For each statement, say yes or no to whether the maximum likelihood passage agrees with it, and quote the deciding words from the passage. (a) Each data point is assumed to be drawn from the same distribution as the others, independently of them. (b) The passage treats modeling how the input data is distributed as necessary. (c) In ML learning, the aim is to minimize the likelihood of the data.

=== Selected text ===
++++

Let us illustrate this by deriving the cost function for ML for some
general supervised learning task. Again, we suppose we have the dataset
\(\mathcal{D}\) defined above. We assume that each point has been drawn
from the identical distribution that every other point has been sampled
from but independently from any other data point (known as i.i.d.). In
ML learning, we seek to maximise the likelihood of the data. That is,
the probability of the data given the parameters or
\(p(\mathcal{D}|\theta)\). Because the data is i.i.d. we can write this
as
$$
\begin{align}
p(\mathcal{D}|\theta)
&= \prod_{n=1}^N p(x^{(n)}, y^{(n)}|\theta)\\
&= \prod_{n=1}^N p(y^{(n)}|x^{(n)}, \theta) p(x^{(n)}|\theta).
\end{align}
$$
Now since we only care about modelling \(p(y^{(n)}|x^{(n)}, \theta)\),
we don't really need to care about modelling \(p(x^{(n)}|\theta)\) i.e.
we don't care how the input data is distributed, we only care about
how the output data is distributed *given the input data*.
Therefore, we can say that \(p(x^{(n)}|\theta) = p(x^{(n)})\). This means
that
$$
\begin{align}
p(\mathcal{D}|\theta) &\propto \prod_{n=1}^N p(y^{(n)}|x^{(n)}, \theta)
= l(\theta).

++++

=== Records provided ===
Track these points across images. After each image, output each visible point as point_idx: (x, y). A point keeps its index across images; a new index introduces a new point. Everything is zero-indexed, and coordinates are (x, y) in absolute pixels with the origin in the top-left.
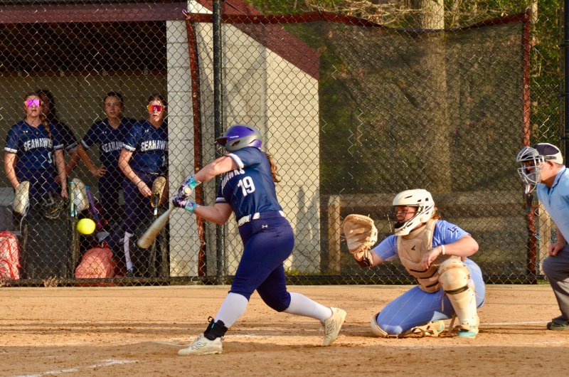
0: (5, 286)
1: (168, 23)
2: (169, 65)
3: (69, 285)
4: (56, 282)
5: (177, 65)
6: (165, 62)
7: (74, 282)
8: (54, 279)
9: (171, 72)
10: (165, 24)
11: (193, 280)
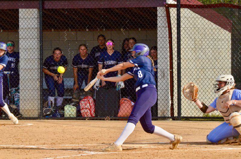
0: (89, 120)
1: (158, 8)
2: (158, 26)
3: (115, 120)
4: (110, 118)
5: (161, 26)
6: (156, 24)
7: (117, 118)
8: (109, 117)
9: (159, 29)
10: (157, 8)
11: (167, 118)
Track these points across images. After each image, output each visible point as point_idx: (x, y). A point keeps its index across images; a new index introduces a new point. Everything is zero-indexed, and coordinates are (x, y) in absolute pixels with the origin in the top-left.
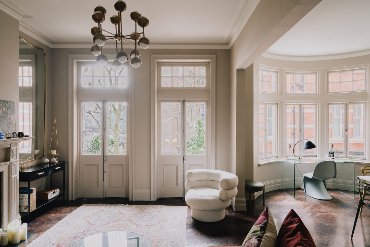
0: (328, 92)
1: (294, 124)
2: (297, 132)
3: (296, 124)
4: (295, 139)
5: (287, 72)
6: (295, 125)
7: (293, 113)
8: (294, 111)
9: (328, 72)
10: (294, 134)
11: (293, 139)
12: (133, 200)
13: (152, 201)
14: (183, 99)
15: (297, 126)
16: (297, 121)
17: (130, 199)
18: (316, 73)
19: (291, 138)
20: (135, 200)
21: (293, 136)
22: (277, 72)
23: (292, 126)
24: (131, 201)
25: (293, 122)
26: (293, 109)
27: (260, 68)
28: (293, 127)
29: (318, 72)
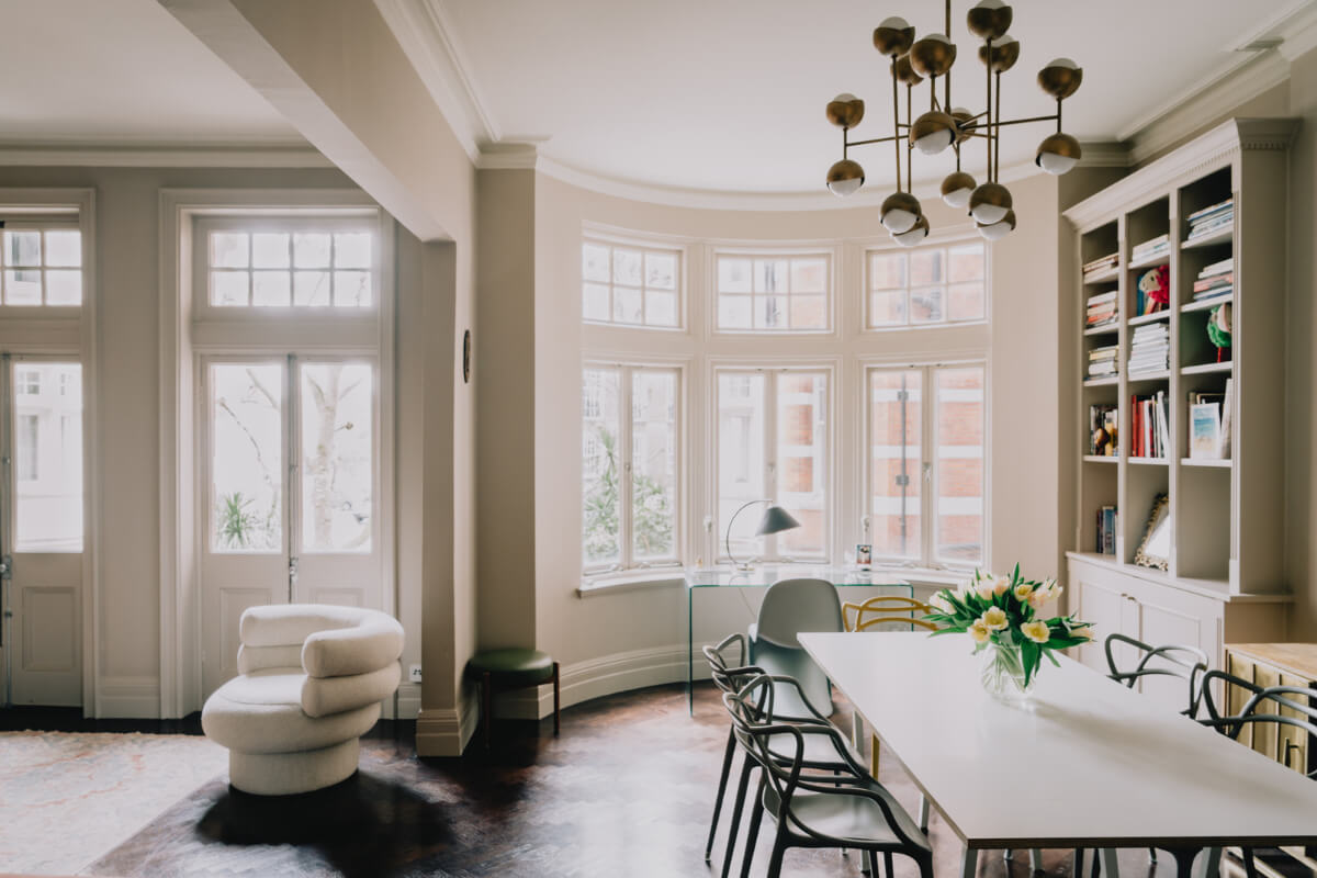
0: (868, 326)
1: (904, 443)
2: (915, 473)
3: (911, 444)
4: (907, 499)
5: (717, 250)
6: (907, 448)
7: (900, 405)
8: (903, 396)
9: (868, 252)
10: (903, 481)
11: (900, 499)
12: (98, 716)
13: (167, 720)
14: (288, 352)
15: (914, 452)
16: (915, 430)
17: (87, 715)
18: (828, 256)
19: (891, 494)
20: (105, 717)
21: (899, 489)
22: (680, 252)
23: (896, 452)
24: (88, 719)
25: (899, 438)
26: (900, 390)
27: (586, 234)
28: (900, 456)
29: (832, 252)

++++

=== Answer to the exercise ===
(a) Yes: "each point has been drawn from the identical distribution that every other point has been sampled from but independently from any other data point"
(b) No: "we don't care how the input data is distributed"
(c) No: "we seek to maximise the likelihood of the data"